** Input material follows **

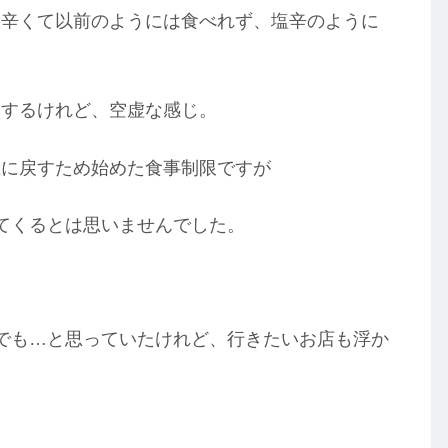
、辛くて以前のようには食べれず、塩辛のように
。
もするけれど、空虚な感じ。
値に戻すため始めた食事制限ですが
てくるとは思いませんでした。
でも…と思っていたけれど、行きたいお店も浮か
…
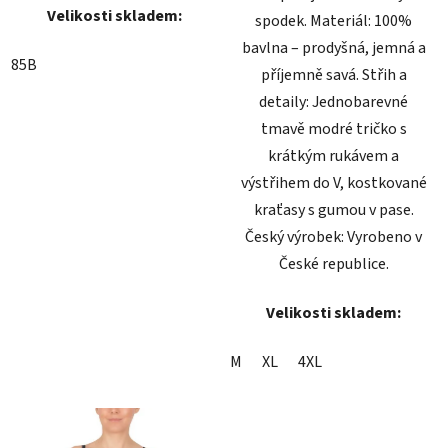
Velikosti skladem:
spodek. Materiál: 100%
bavlna – prodyšná, jemná a
85B
příjemně savá. Střih a
detaily: Jednobarevné
tmavě modré tričko s
krátkým rukávem a
výstřihem do V, kostkované
kraťasy s gumou v pase.
Český výrobek: Vyrobeno v
České republice.
Velikosti skladem:
M
XL
4XL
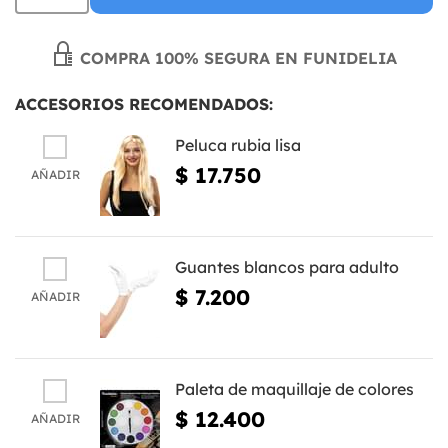
COMPRA 100% SEGURA EN FUNIDELIA
ACCESORIOS RECOMENDADOS:
Peluca rubia lisa
$ 17.750
AÑADIR
Guantes blancos para adulto
$ 7.200
AÑADIR
Paleta de maquillaje de colores
$ 12.400
AÑADIR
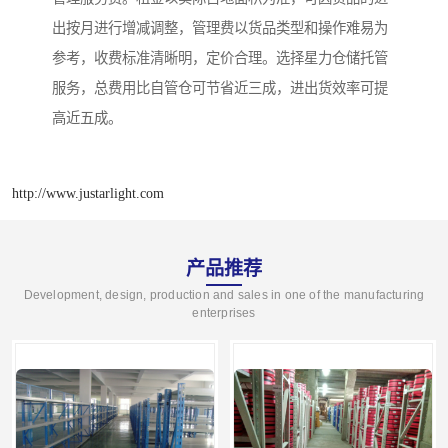
出按月进行增减调整，管理费以货品类型和操作难易为
参考，收费标准清晰明，定价合理。选择星力仓储托管
服务，总费用比自管仓可节省近三成，进出货效率可提
高近五成。
http://www.justarlight.com
产品推荐
Development, design, production and sales in one of the manufacturing
enterprises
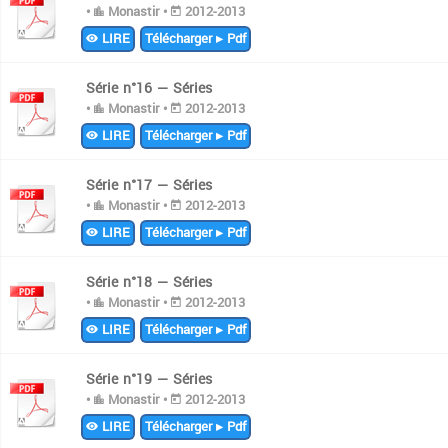
•
Monastir •
2012-2013
LIRE
Télécharger ▸ Pdf
Série n°16 — Séries
•
Monastir •
2012-2013
LIRE
Télécharger ▸ Pdf
Série n°17 — Séries
•
Monastir •
2012-2013
LIRE
Télécharger ▸ Pdf
Série n°18 — Séries
•
Monastir •
2012-2013
LIRE
Télécharger ▸ Pdf
Série n°19 — Séries
•
Monastir •
2012-2013
LIRE
Télécharger ▸ Pdf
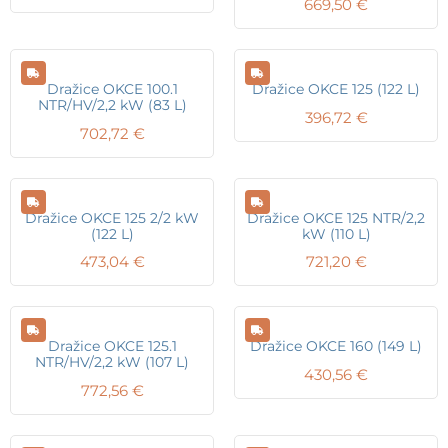
669,50
€
Dražice OKCE 100.1
Dražice OKCE 125 (122 L)
NTR/HV/2,2 kW (83 L)
396,72
€
702,72
€
Dražice OKCE 125 2/2 kW
Dražice OKCE 125 NTR/2,2
(122 L)
kW (110 L)
473,04
€
721,20
€
Dražice OKCE 125.1
Dražice OKCE 160 (149 L)
NTR/HV/2,2 kW (107 L)
430,56
€
772,56
€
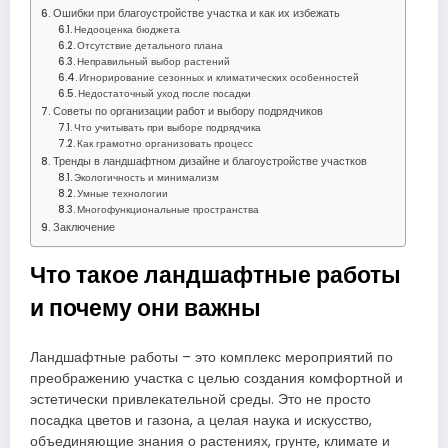
Ошибки при благоустройстве участка и как их избежать
Недооценка бюджета
Отсутствие детального плана
Неправильный выбор растений
Игнорирование сезонных и климатических особенностей
Недостаточный уход после посадки
Советы по организации работ и выбору подрядчиков
Что учитывать при выборе подрядчика
Как грамотно организовать процесс
Тренды в ландшафтном дизайне и благоустройстве участков
Экологичность и минимализм
Умные технологии
Многофункциональные пространства
Заключение
Что такое ландшафтные работы
и почему они важны
Ландшафтные работы – это комплекс мероприятий по
преображению участка с целью создания комфортной и
эстетически привлекательной среды. Это не просто
посадка цветов и газона, а целая наука и искусство,
объединяющие знания о растениях, грунте, климате и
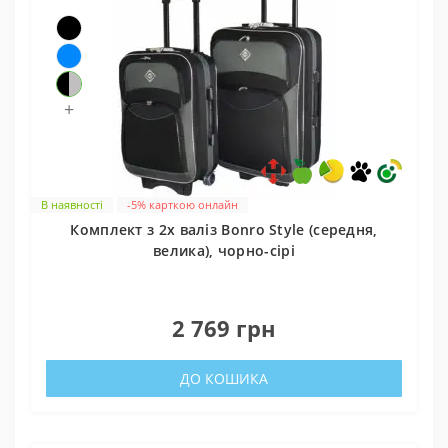
+
В наявності
-5% карткою онлайн
Комплект з 2х валіз Bonro Style (середня,
велика), чорно-сірі
0
2 769 грн
ДО КОШИКА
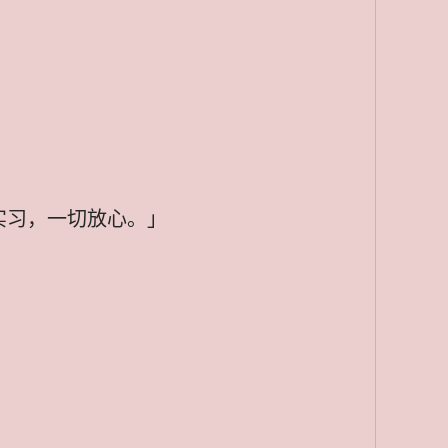
实习，一切放心。」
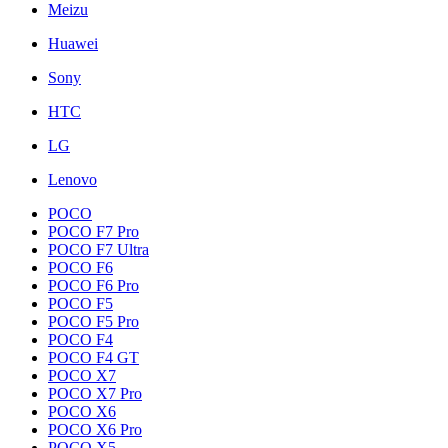
Meizu
Huawei
Sony
HTC
LG
Lenovo
POCO
POCO F7 Pro
POCO F7 Ultra
POCO F6
POCO F6 Pro
POCO F5
POCO F5 Pro
POCO F4
POCO F4 GT
POCO X7
POCO X7 Pro
POCO X6
POCO X6 Pro
POCO X5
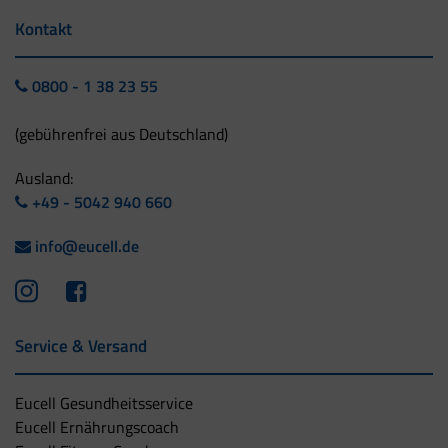
Kontakt
0800 - 1 38 23 55
(gebührenfrei aus Deutschland)
Ausland:
+49 - 5042 940 660
info@eucell.de
Service & Versand
Eucell Gesundheitsservice
Eucell Ernährungscoach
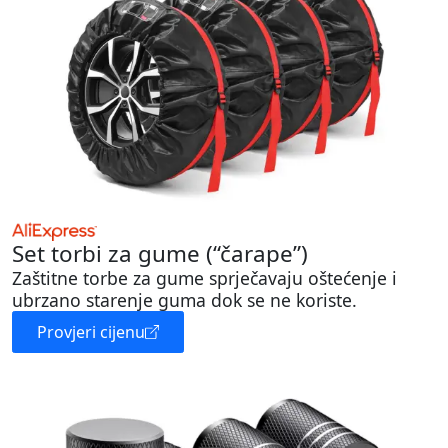
Set torbi za gume (“čarape”)
Zaštitne torbe za gume sprječavaju oštećenje i
ubrzano starenje guma dok se ne koriste.
Provjeri cijenu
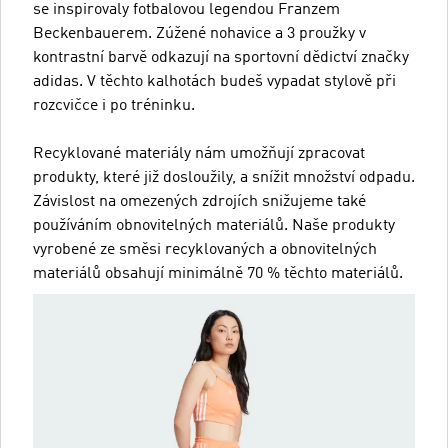
se inspirovaly fotbalovou legendou Franzem
Beckenbauerem. Zúžené nohavice a 3 proužky v
kontrastní barvě odkazují na sportovní dědictví značky
adidas. V těchto kalhotách budeš vypadat stylově při
rozcvičce i po tréninku.
Recyklované materiály nám umožňují zpracovat
produkty, které již dosloužily, a snížit množství odpadu.
Závislost na omezených zdrojích snižujeme také
používáním obnovitelných materiálů. Naše produkty
vyrobené ze směsi recyklovaných a obnovitelných
materiálů obsahují minimálně 70 % těchto materiálů.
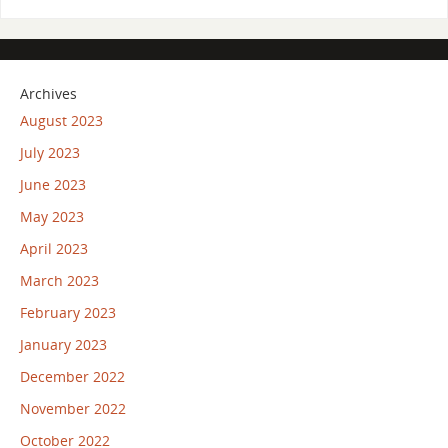
Archives
August 2023
July 2023
June 2023
May 2023
April 2023
March 2023
February 2023
January 2023
December 2022
November 2022
October 2022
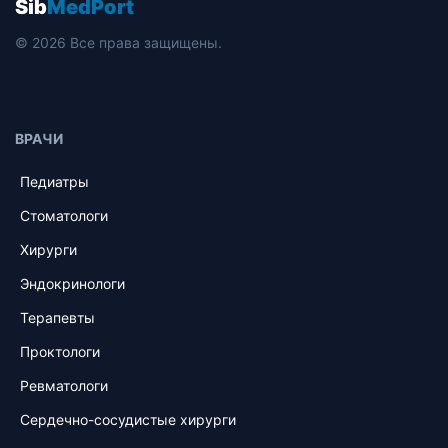
Sib
MedPort
© 2026 Все права защищены.
ВРАЧИ
Педиатры
Стоматологи
Хирурги
Эндокринологи
Терапевты
Проктологи
Ревматологи
Сердечно-сосудистые хирурги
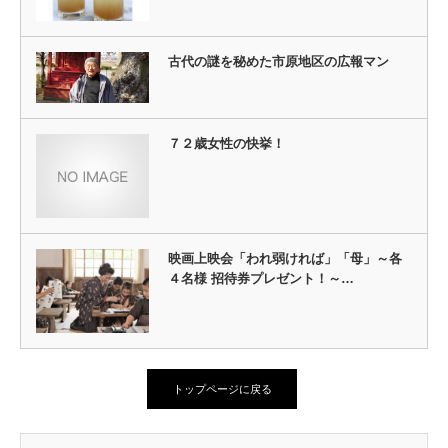
古代の謎を秘めた市原地区の広報マン
７２歳女性の快挙！
映画上映会「われ弱ければ」「母」～各
４名様 招待券プレゼント！～…
トップページに戻る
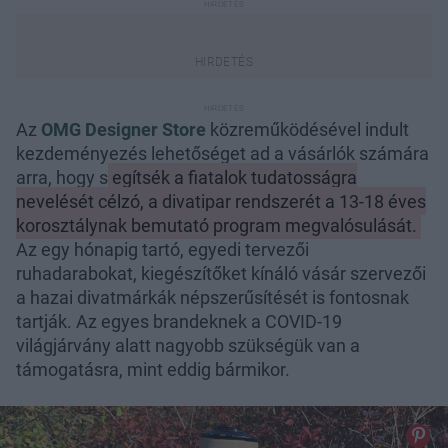
Az
OMG Designer Store
közreműködésével indult
kezdeményezés lehetőséget ad a vásárlók számára
arra, hogy s
egítsék a fiatalok tudatosságra
nevelését célzó, a divatipar rendszerét a 13-18 éves
korosztálynak bemutató program megvalósulását.
Az egy hónapig tartó, egyedi tervezői
ruhadarabokat, kiegészítőket kínáló vásár szervezői
a hazai divatmárkák népszerűsítését is fontosnak
tartják. Az egyes brandeknek a COVID-19
világjárvány alatt nagyobb szükségük van a
támogatásra, mint eddig bármikor.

** End of Input material **

*Instructions to follow*
Through the last line of the entries above, beginning at the line containing "a hazai divatmárkák", transcribe each line exactly, both ends included and nothing more.

*Solution for this task*
a hazai divatmárkák népszerűsítését is fontosnak
tartják. Az egyes brandeknek a COVID-19
világjárvány alatt nagyobb szükségük van a
támogatásra, mint eddig bármikor.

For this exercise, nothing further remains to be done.